Task description –
Will you extract the entries word for word? Images should not appear in the copy.

################

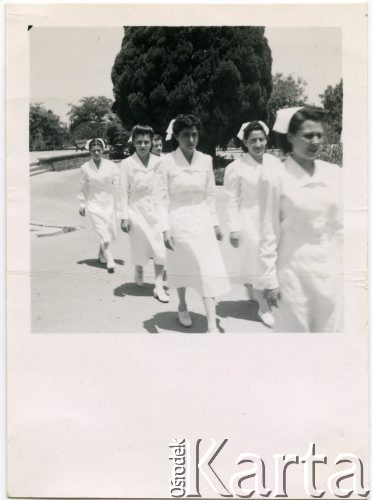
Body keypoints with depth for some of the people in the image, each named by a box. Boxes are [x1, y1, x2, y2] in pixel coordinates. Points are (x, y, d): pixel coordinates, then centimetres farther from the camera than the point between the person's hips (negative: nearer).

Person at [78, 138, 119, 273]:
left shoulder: (111, 166, -5)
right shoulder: (85, 168, -3)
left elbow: (117, 186, -4)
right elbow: (83, 188, 6)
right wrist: (82, 205, 8)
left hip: (109, 203, 2)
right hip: (94, 204, -2)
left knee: (111, 233, 10)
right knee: (103, 234, -8)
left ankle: (101, 255, 38)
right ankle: (110, 262, 2)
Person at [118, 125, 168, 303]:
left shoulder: (158, 162, 0)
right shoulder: (127, 164, -5)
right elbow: (124, 192, -4)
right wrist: (124, 216, -7)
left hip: (156, 209, 1)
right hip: (137, 210, -1)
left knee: (160, 248, -5)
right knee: (140, 247, 11)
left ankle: (159, 286, 4)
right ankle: (139, 272, 42)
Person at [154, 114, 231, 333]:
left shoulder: (206, 160, 0)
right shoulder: (167, 161, -10)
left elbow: (210, 195, 7)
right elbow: (161, 197, -9)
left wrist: (215, 223, 7)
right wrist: (165, 228, -15)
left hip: (202, 221, 2)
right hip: (179, 221, -2)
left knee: (209, 270, -5)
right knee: (182, 268, 13)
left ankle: (212, 325, -2)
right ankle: (182, 307, 41)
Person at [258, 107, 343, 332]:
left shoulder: (334, 173, 3)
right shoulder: (275, 176, -10)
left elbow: (339, 227, 10)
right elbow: (269, 234, -8)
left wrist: (343, 267, 10)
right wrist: (270, 279, -7)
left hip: (331, 271, 4)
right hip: (294, 273, -4)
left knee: (331, 329, 11)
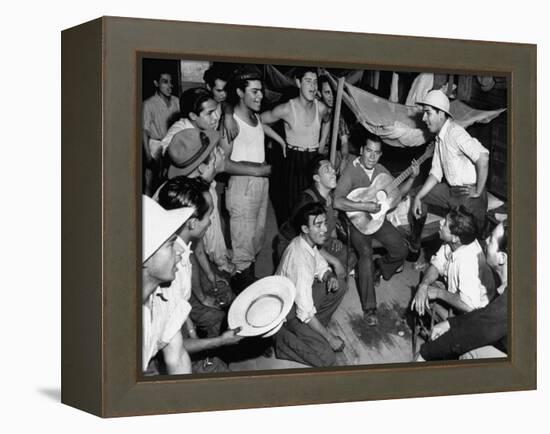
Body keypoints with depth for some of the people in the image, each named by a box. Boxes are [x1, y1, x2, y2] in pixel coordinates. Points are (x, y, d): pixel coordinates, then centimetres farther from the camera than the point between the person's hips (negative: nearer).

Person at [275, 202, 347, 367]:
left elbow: (321, 267, 14)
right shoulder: (300, 259, -34)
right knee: (326, 358, -18)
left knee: (340, 286, 2)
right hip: (288, 311, -9)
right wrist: (330, 337, -23)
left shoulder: (308, 242, -7)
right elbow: (305, 312, -32)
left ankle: (312, 329, 8)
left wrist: (330, 277, -11)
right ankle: (279, 337, -2)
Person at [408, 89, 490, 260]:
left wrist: (478, 191, -24)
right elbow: (436, 173, 14)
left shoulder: (454, 132, -20)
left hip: (468, 196, -9)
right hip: (451, 189, 9)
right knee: (420, 199, 15)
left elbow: (482, 156, -33)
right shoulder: (440, 137, 10)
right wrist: (418, 197, 3)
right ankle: (413, 249, 26)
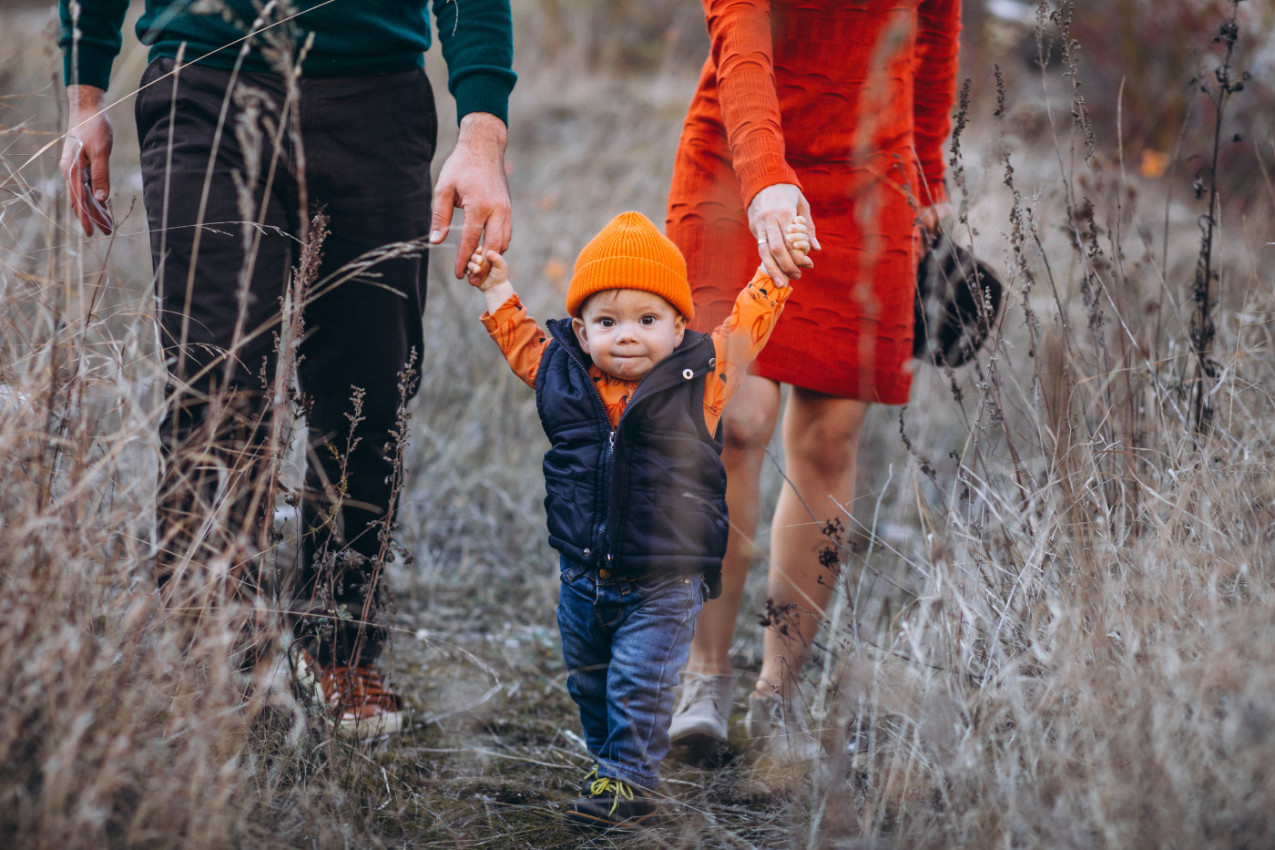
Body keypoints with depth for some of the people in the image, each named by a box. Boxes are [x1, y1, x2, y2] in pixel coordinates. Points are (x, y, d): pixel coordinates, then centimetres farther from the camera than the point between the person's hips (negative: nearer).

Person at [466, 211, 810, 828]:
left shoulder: (698, 377, -12)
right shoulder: (564, 376, -3)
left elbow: (748, 322, 1)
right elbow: (522, 340, 18)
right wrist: (497, 290, 17)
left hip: (662, 585, -4)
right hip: (583, 580, 4)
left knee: (639, 684, -5)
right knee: (588, 680, 18)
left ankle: (627, 778, 7)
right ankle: (607, 756, 37)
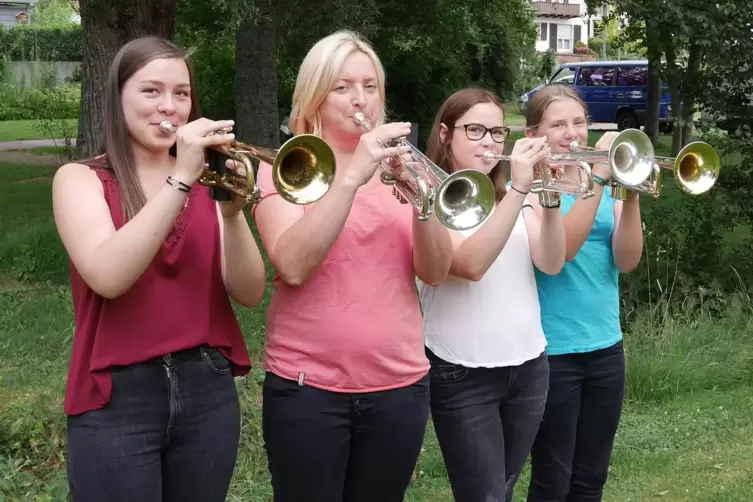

################

Task output –
Body keypoints with depth for some of the people in the image, each named by a box. Boxes are [x1, y1, x2, y2] in pixel coordinates. Points are (x, y, d): pixel coordinates, then centimetres farther from the camera than the point between the person's hips (negative: nearer).

Person at [78, 138, 119, 273]:
left shoulder: (111, 166, -5)
right shoulder: (85, 168, -3)
left elbow: (117, 186, -4)
right elbow: (83, 188, 6)
right wrist: (82, 205, 8)
left hip: (109, 203, 2)
right hip: (94, 204, -2)
left knee: (111, 233, 10)
right knee: (103, 234, -8)
left ankle: (101, 255, 38)
right ankle: (110, 262, 2)
Person at [118, 125, 168, 303]:
left shoulder: (158, 162, 0)
right shoulder: (127, 164, -5)
right elbow: (124, 192, -4)
right wrist: (124, 216, -7)
left hip: (156, 209, 1)
right hip: (137, 210, -1)
left knee: (160, 248, -5)
right knee: (140, 247, 11)
left ankle: (159, 286, 4)
right ankle: (139, 272, 42)
Person at [154, 114, 231, 333]:
left shoulder: (206, 160, 0)
right shoulder: (167, 161, -10)
left elbow: (210, 195, 7)
right elbow: (161, 197, -9)
left wrist: (215, 223, 7)
right wrist: (165, 228, -15)
left hip: (202, 221, 2)
right hip: (179, 221, -2)
left knee: (209, 270, -5)
right knee: (182, 268, 13)
left ankle: (212, 325, -2)
right ankle: (182, 307, 41)
Person at [258, 107, 343, 332]:
left shoulder: (334, 173, 3)
right shoulder: (275, 176, -10)
left elbow: (339, 227, 10)
right elbow: (269, 234, -8)
left wrist: (343, 267, 10)
right wrist: (270, 279, -7)
left hip: (331, 271, 4)
right hip: (294, 273, -4)
left knee: (331, 329, 11)
Body keypoints with depth for some of the people in the image, each named by a box. Boxes are [x1, y1, x2, y2] in pixel coordinates. Points are (x, y, d): pixel coordinates, then centimetres farther from the camera than the point between the person's hips (negative: nearer).

Person at [275, 202, 347, 367]:
left elbow: (321, 267, 14)
right shoulder: (300, 259, -34)
right knee: (326, 358, -18)
left knee: (340, 286, 2)
right hip: (288, 311, -9)
right wrist: (330, 337, -23)
left shoulder: (308, 242, -7)
right elbow: (305, 312, -32)
left ankle: (312, 329, 8)
left wrist: (330, 277, -11)
right ankle: (279, 337, -2)
Person at [408, 89, 490, 260]:
left wrist: (478, 191, -24)
right elbow: (436, 173, 14)
left shoulder: (454, 132, -20)
left hip: (468, 196, -9)
right hip: (451, 189, 9)
right knee: (420, 199, 15)
left elbow: (482, 156, -33)
right shoulder: (440, 137, 10)
right wrist: (418, 197, 3)
right ankle: (413, 249, 26)
Body keypoints with depth for some of the people in the image, each named by a box. Boxes are [x1, y1, x2, y2] in pixel coordinates. Points are (x, y, d): pixel coordinates, then centimetres farther from the camera than the point between the person's hips (negative: nearer).

Person at [466, 211, 810, 828]:
left shoulder: (698, 377, -12)
right shoulder: (564, 376, -3)
left elbow: (748, 322, 1)
right elbow: (522, 340, 18)
right wrist: (497, 290, 17)
left hip: (662, 585, -4)
right hip: (583, 580, 4)
left knee: (639, 684, -5)
right knee: (588, 680, 18)
left ankle: (627, 778, 7)
right ankle: (607, 756, 37)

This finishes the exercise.